Your goal: Count how many lines in the data below contain the word "online". Reply with only the number.

(Dataset records)
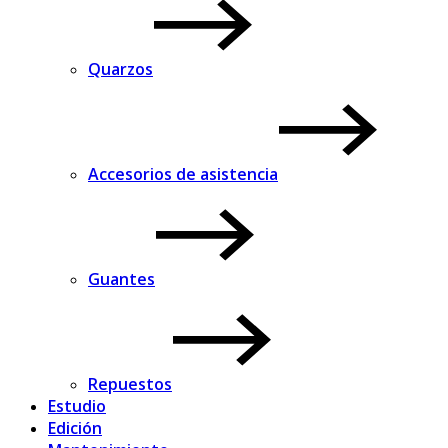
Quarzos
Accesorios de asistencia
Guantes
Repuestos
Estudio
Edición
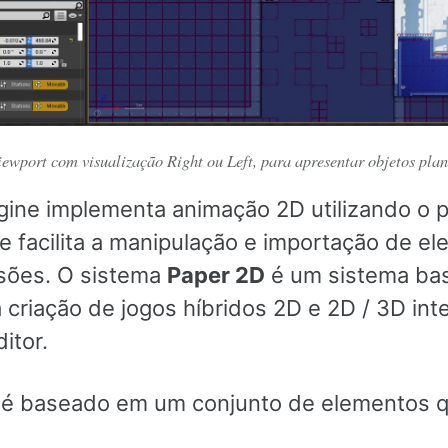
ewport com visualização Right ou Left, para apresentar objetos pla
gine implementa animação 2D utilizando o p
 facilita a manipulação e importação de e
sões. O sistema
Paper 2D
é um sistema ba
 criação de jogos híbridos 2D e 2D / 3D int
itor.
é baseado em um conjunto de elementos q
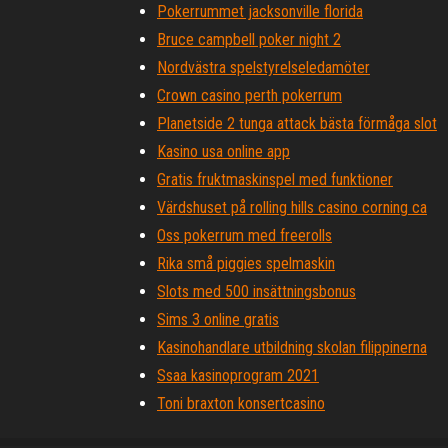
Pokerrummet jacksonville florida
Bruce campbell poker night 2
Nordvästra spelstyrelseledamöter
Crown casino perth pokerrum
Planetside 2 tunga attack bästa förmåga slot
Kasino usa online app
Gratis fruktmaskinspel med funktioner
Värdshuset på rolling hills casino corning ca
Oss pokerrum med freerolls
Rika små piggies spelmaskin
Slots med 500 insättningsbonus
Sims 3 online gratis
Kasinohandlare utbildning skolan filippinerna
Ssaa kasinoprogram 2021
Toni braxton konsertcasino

Your response: 2